Она провожала меня до станции метро «Технологический институт». Обязательства подгоняли нас в спину, повисший над головами вопрос отношений, делал нашу походку легче. Эскалатор поглубже прятал нас под землю, подальше от накопленного нашими жизнями склада нужных вещей.
–Метро! – вдруг сообразил я.
–О чем ты, милый?– переспросила Она, поздний час мешал свободе мыслей, телефон разрывался чужой тревогой.
–Наши отношения как подземка. Сначала наши сердца прятались здесь от нас, а потом когда они заговорили с нами, мы сами начали прятаться здесь от других. Наши встречи – светлые станции, наши расставания темные пролеты. И снова красивые яркие станции. Вот, что такое наши отношения. Это так ясно мне и тебе, и так непонятно другим. Рельсы как наши судьбы, одна твоя ниточка, другая моя. А шпалы наша любовь. И будто линия кольцевая, без прошлого, настоящего и будущего,– сыпал я художественными образами, аксиома параллельных прямых и следствия наших чувств простой геометрией соединяла истории наших жизней.

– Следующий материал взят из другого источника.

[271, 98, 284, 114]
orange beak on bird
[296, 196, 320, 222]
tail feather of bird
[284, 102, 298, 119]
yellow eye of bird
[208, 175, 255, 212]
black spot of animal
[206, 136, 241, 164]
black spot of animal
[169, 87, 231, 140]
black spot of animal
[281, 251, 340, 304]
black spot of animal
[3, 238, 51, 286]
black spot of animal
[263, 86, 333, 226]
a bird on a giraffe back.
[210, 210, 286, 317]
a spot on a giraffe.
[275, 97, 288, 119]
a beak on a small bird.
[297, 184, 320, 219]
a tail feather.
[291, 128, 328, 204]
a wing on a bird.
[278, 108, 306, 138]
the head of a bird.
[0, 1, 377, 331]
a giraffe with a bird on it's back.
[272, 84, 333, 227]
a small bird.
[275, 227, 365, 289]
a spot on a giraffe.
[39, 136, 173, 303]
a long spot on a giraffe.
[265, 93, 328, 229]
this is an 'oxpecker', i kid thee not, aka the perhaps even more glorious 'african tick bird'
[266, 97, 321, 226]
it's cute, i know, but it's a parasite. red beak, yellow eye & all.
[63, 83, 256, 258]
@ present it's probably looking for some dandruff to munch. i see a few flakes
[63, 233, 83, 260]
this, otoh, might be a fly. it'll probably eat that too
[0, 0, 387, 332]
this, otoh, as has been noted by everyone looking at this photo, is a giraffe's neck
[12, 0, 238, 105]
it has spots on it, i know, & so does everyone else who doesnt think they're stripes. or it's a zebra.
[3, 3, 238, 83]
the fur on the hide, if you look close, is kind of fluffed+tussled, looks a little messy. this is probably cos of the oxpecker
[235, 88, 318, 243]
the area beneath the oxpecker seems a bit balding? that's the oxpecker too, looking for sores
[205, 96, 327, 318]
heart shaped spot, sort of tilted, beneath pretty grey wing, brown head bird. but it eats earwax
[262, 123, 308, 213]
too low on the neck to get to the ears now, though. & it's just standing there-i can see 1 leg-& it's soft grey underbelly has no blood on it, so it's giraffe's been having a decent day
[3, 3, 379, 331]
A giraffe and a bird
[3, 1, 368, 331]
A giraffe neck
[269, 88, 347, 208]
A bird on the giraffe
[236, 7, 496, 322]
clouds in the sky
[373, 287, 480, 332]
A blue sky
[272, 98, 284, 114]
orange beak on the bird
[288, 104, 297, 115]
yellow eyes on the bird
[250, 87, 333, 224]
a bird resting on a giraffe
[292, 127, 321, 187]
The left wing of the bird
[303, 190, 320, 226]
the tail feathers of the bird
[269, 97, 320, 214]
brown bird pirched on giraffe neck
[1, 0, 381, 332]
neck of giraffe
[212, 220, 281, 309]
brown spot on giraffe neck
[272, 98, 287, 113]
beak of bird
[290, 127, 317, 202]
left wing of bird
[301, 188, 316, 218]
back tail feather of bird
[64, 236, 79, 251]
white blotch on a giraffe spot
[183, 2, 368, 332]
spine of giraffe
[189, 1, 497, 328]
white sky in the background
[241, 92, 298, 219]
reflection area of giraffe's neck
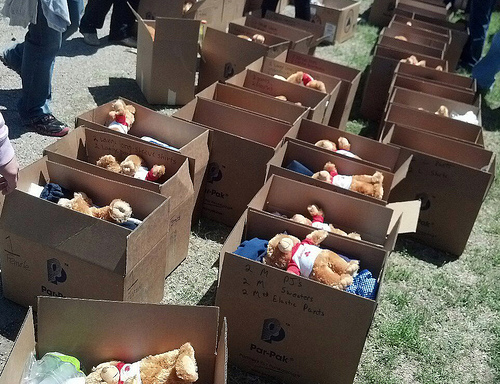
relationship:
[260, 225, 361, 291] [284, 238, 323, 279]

Думаю, Евклид был не только математиком, но и философом. Вклад его учителя Платона не прошёл бесследно. Но древним грекам не развязать наш гордиев узел. Нужен русский! Через две тысячи лет после смерти Евклида родился такой русский. Николай Иванович Лобачевский. Непослушный, дерзкий мальчишка, выдумщик и проказник. Смог увидеть мир в ином пространстве. Как же всё просто: через точку, лежащую вне прямой линии можно провести бесконечное множество параллельных прямых. Я всегда тянул эти прямые в своей голове по прямой плоскости в самую бесконечность, и они у меня никогда не пересекались. Лобачевский взял заварник для чая и расчертил его параллельными прямыми, и в самых выпуклых местах прямые искривлялись и заползали друг на друга. Чуть позже Эйнштейн нашёл эти искривленные пространства во вселенной и подтвердил гений Лобачевского. Одна аксиома смотрит в зеркало на другую, картинка вроде одна, но изображения перевернутые. Ведь он сумел создать неевклидову геометрию; моим серым клеткам осталось только понять – чудо это или математика? « Эх, ты, гуманитарий непонятливый!» – шутил мой отец, ставя мне мат в очередной шахматной партии. Я как-то попросил его помочь с этой игрой, мои одноклассники давно смеялись над моими быстрыми поражениями. Сыграли партий десять, всё тщетно, бил меня отец в шахматы беспощадно. «Достаточно, последняя партия далась труднее всего! Молодец! Можешь играть с друзьями, просто будь чуточку внимательней!» – по-советски благословил меня отец. И тут вдруг с первых игр у моих соперников возник справедливый вопрос: «Как, опять «мат»?»– вот так пошли шахматы после игр с отцом. Только один Серж остался непокоренным. Математика Лобачевского в сердце гуманитария сделала своё дело. Она помирила верующих и агностиков; красноармейцы остались такими же героями, как и белая гвардия, капиталисты подружились с коммунистами, западники со славянофилами; гетеросексуалы с гомосексуалами; алкоголики с трезвенниками, больные со здоровыми; дураки с умными. Президентская республика помирилась с конституционной монархией; первый император России, погубивший свою семью ради величия отечества, помирился с последним императором, погубившим отечество, ради спасения семьи. Мастер Лобачевский, спасибо, за новый мир. Дружище, чувствуешь, как человек приближается к твоим тайнам?